ASSIGNED TASK >> Look through the data below and extract, unchanged, the lines from the one that contains "Чтобы проверить текущее" to the one that contains "This is for", both included.

** Opening SUPPLIED INFORMATION block **

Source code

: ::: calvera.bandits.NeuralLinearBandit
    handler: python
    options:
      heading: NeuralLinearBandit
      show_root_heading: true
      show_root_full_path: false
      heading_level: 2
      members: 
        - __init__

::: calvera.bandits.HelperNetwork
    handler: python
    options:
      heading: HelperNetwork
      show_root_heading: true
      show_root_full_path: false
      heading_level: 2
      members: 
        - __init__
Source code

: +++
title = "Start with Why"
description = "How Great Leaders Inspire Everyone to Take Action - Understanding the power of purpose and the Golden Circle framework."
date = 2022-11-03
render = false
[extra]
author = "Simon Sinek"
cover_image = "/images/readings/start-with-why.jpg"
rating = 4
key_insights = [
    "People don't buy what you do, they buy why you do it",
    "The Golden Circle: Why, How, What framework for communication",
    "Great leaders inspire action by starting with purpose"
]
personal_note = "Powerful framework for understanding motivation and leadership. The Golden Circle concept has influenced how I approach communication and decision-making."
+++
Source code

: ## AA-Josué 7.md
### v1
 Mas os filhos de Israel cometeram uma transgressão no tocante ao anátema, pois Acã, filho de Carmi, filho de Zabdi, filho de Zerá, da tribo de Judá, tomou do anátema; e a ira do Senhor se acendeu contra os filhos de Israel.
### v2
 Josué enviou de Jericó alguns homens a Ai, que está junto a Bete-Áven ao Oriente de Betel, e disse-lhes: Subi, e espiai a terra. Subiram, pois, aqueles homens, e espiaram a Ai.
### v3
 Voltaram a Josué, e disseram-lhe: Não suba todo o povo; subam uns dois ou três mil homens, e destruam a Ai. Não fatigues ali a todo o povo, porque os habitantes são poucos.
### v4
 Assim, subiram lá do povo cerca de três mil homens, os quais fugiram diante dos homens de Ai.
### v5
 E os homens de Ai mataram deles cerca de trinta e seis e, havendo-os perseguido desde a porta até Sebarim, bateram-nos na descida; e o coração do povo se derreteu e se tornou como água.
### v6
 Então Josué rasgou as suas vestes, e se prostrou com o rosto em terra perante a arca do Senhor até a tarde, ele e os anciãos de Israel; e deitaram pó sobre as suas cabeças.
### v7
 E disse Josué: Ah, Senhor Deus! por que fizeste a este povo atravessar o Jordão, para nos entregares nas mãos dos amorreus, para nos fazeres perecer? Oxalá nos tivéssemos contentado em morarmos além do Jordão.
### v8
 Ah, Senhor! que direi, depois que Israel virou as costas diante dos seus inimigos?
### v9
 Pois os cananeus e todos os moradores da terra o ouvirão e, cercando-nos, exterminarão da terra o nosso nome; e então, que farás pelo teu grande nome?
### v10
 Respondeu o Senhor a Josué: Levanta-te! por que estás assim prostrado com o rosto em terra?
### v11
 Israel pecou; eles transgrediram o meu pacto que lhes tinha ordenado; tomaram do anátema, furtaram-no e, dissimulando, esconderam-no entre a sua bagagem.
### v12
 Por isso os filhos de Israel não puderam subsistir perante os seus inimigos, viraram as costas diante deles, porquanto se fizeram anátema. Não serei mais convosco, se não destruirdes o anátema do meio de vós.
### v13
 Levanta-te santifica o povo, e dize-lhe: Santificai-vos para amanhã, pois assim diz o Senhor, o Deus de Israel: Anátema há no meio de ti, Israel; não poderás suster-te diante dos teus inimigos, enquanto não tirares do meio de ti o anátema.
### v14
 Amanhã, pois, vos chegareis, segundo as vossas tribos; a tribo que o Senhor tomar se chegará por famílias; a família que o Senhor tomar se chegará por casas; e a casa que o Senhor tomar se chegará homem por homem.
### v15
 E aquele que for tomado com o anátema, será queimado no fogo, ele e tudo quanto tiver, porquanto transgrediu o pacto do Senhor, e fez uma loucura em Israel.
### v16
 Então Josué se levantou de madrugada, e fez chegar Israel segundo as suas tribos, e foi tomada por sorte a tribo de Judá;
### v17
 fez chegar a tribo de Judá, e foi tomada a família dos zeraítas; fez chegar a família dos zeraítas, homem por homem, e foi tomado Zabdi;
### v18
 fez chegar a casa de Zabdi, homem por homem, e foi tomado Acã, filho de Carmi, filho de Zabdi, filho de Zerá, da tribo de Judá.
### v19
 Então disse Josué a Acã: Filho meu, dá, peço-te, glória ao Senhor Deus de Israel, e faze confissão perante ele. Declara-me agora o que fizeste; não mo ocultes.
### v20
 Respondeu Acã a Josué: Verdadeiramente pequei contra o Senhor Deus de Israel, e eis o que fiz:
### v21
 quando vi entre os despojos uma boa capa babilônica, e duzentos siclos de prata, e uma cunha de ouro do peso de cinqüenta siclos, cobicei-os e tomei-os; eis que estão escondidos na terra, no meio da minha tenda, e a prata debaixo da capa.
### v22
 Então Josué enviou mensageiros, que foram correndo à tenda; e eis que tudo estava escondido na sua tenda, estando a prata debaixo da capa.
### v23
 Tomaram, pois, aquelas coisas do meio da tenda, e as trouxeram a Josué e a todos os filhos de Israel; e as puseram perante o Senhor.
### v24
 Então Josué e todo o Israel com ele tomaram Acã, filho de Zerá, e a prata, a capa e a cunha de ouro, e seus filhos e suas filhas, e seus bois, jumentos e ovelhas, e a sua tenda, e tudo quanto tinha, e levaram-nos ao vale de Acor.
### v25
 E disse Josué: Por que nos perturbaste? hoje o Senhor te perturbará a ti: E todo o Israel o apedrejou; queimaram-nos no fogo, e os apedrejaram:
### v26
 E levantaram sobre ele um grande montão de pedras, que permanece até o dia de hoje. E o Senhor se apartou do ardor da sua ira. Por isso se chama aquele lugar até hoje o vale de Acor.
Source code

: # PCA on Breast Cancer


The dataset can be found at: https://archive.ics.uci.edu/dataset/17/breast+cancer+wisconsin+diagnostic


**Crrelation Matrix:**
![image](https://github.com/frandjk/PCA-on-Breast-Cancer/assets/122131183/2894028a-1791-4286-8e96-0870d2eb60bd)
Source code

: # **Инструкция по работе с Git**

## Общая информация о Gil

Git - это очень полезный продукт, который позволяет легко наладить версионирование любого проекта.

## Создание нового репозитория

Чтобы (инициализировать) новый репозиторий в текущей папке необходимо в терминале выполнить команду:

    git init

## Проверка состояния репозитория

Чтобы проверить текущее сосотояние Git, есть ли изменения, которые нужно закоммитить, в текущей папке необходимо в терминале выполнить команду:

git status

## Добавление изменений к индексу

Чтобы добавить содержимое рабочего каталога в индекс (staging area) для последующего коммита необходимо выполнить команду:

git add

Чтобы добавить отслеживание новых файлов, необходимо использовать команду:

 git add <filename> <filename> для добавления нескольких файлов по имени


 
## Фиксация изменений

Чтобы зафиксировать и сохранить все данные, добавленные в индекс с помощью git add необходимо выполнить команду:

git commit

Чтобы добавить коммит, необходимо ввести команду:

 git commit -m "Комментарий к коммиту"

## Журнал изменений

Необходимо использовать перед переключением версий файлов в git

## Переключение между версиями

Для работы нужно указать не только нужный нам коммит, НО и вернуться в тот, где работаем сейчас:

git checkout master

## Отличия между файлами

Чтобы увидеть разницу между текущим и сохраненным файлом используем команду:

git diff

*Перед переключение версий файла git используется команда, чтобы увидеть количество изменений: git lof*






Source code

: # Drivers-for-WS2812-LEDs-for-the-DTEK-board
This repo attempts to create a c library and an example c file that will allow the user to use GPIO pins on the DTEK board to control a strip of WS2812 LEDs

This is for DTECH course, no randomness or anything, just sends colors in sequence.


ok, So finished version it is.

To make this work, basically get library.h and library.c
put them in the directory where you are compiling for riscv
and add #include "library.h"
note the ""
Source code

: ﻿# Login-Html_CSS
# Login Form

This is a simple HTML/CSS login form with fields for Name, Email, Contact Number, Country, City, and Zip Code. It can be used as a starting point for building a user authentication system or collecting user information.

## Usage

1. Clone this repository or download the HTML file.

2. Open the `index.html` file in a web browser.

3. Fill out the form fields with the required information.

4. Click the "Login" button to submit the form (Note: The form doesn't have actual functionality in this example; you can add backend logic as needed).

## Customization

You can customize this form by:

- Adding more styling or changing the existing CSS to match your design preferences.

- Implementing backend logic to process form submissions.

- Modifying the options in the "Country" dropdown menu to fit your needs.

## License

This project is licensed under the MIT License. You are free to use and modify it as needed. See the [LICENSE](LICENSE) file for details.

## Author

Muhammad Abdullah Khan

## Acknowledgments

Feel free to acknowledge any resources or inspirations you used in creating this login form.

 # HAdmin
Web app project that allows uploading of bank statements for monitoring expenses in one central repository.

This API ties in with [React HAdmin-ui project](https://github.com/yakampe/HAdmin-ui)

** Closing SUPPLIED INFORMATION block **

OUTPUT FOR THIS TASK >>
Чтобы проверить текущее сосотояние Git, есть ли изменения, которые нужно закоммитить, в текущей папке необходимо в терминале выполнить команду:

git status

## Добавление изменений к индексу

Чтобы добавить содержимое рабочего каталога в индекс (staging area) для последующего коммита необходимо выполнить команду:

git add

Чтобы добавить отслеживание новых файлов, необходимо использовать команду:

 git add <filename> <filename> для добавления нескольких файлов по имени


 
## Фиксация изменений

Чтобы зафиксировать и сохранить все данные, добавленные в индекс с помощью git add необходимо выполнить команду:

git commit

Чтобы добавить коммит, необходимо ввести команду:

 git commit -m "Комментарий к коммиту"

## Журнал изменений

Необходимо использовать перед переключением версий файлов в git

## Переключение между версиями

Для работы нужно указать не только нужный нам коммит, НО и вернуться в тот, где работаем сейчас:

git checkout master

## Отличия между файлами

Чтобы увидеть разницу между текущим и сохраненным файлом используем команду:

git diff

*Перед переключение версий файла git используется команда, чтобы увидеть количество изменений: git lof*






Source code

: # Drivers-for-WS2812-LEDs-for-the-DTEK-board
This repo attempts to create a c library and an example c file that will allow the user to use GPIO pins on the DTEK board to control a strip of WS2812 LEDs

This is for DTECH course, no randomness or anything, just sends colors in sequence.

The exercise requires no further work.